Deductibles and livelihood

Although 12 per cent of Mongolia’s population is receiving some kind of pension, 20 per cent are still living in poverty. If we say two people are dependent on one pensioner, 800,000 people, which is 25 per cent of our population, are living dependent on pension income. Nevertheless, the income people get from their pension can barely help them meet their basic needs, let alone assist others.

In 2016, Mongolia’s minimum livelihood guarantee was 170,000 MNT, and the average pension stood at 300,000 MNT, whereas the International Labor Organization estimated the average salary at 415 USD. This shows that the average pension equals one third of average salary.

Legally, old age pensions become eligible for those who paid pension insurance deductibles for 20 or more years. When determining the amount, 20 years turn into 45 per cent with an additional 1.5 per cent for the number of years a person has paid the deductibles after working 20 years.  
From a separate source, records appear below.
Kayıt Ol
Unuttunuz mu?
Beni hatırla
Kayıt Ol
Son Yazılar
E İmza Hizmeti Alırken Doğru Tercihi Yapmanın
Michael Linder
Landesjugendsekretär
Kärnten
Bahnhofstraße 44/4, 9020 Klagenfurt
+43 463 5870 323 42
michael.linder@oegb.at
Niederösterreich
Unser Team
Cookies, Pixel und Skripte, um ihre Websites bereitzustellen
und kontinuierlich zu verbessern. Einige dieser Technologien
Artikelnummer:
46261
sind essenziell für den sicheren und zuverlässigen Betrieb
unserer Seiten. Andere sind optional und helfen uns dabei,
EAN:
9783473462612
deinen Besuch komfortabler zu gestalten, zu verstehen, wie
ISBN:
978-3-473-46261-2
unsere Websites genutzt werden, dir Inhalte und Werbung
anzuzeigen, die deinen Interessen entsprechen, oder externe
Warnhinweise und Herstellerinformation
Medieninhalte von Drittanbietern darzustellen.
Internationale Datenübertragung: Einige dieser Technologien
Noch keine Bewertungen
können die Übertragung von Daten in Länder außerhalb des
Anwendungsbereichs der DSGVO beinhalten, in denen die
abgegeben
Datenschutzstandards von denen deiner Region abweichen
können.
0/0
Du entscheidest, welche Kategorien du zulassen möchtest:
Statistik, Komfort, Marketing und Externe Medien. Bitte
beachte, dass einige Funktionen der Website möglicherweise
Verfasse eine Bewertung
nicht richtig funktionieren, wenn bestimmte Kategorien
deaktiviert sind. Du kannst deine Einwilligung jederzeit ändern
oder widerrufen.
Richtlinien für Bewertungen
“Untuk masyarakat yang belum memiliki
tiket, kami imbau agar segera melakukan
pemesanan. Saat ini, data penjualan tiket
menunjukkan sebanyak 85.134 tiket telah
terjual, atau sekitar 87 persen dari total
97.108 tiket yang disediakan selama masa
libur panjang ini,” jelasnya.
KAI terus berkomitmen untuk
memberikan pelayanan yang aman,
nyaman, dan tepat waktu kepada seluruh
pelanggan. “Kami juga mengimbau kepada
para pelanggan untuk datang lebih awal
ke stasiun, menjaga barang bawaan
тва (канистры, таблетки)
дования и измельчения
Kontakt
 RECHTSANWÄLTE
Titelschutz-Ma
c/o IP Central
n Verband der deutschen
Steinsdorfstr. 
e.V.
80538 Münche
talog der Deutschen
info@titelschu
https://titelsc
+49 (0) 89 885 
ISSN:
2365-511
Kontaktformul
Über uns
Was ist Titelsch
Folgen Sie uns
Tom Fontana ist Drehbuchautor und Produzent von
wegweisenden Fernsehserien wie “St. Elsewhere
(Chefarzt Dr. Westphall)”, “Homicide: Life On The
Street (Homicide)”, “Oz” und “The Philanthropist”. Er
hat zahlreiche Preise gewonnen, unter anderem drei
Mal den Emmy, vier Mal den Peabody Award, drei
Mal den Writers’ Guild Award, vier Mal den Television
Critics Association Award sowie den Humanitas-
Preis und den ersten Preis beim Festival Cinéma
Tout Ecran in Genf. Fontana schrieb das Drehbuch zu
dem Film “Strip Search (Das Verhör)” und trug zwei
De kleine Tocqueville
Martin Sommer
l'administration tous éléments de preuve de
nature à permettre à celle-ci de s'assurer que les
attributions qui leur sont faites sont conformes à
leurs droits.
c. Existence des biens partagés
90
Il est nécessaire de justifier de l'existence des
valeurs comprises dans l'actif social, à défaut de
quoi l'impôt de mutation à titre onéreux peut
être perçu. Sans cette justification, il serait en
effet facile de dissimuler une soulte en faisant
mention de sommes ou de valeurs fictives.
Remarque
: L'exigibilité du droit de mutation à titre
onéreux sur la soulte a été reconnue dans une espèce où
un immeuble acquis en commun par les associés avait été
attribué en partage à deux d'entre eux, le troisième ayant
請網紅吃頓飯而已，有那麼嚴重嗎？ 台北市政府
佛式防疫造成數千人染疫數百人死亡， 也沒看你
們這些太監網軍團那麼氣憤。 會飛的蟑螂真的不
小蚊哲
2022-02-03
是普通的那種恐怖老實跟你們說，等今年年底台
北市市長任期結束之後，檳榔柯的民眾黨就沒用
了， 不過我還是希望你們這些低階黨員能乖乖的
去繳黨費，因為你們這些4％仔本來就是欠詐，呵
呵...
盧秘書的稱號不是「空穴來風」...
Mongolia’s average life expectancy reached 69.1 years in 2014 – an increase of 5.9 years   from 2000. The average life expectancy was 65.4 years for males, and 75 years for females. The Ministry of Labor and Social Protection estimates that a male who retired in 2013 would receive a pension for 15 years, while this would extend to 15.8 years and 16.2 years if they retired in 2020 and 2030 respectively. Females, who were 55 years old in 2013 and retired, would receive a pension for 23 years. If females retire in 2020 and 2030, they would receive a pension for 23.5 and 24.6 years respectively.

If you look at the time period of how long a person has been paying pension insurance, it comes to 25.6 years for males, and 26.1 years for females. This means (according to the Ministry of Labor and Social Protection) males are receiving a pension for 15 years after paying deductibles for 25.6 years, and females are receiving a pension for 23 years after paying deductibles for 26 years. The active and inactive durations are getting closer for females, which is increasing the pressure on the amount of pension and expenditures of the insurance fund.

Insurance receivers who were born after 1960 have been opening artificial accounts starting from 2000, where paid deductibles are registered every month. As of 2014, 1.1 million insurance receivers opened accounts for pension insurance deductibles, and artificially registered total deductibles of 6.9 trillion MNT. But, in fact, 73 per cent of these people paid deductibles for less than five years.

Policy to reform

Unless the pension insurance policy and scheme are reformed, Mongolia’s pension insurance will soon go bankrupt. It is time to retire the already dysfunctional pension insurance, and re-organize it completely.

While the age structure of our population is favourable, we need to reform the pension scheme, optimise the estimation of insurance deductibles, pension ages, and pension amounts, and transition into a multi-layered system.

Also, the scope of pension insurance needs to be expanded, so that herders and those who work in non-formal sectors are covered. Although the required legal environment is already there, the current system has only 9.1 per cent of 261,700 herders included in the pension insurance scheme. We need to make sure that our elders are at least receiving the same amount they paid for deductibles in the form of pensions, and ensure fair distribution in society. If we manage to do so, the future expenditure of care funds will be reduced.

It is time to start reducing the pension fund deficit, turn the fund’s revenue into financial investments, estimate its yields when estimating pension, and move the pension fund into a semi-accumulation system.

Also, when people in specific sectors are receiving significantly more salary than the national average, demand has risen to acquire additional pension insurance in order to ensure their future income. Some banks have established private pension funds as leverage to retain their employees. There is a need to guarantee the right of high income insurance receivers to participate in additional private pension insurances, regulate the private pension fund sector, and develop the legal environment to protect against risks.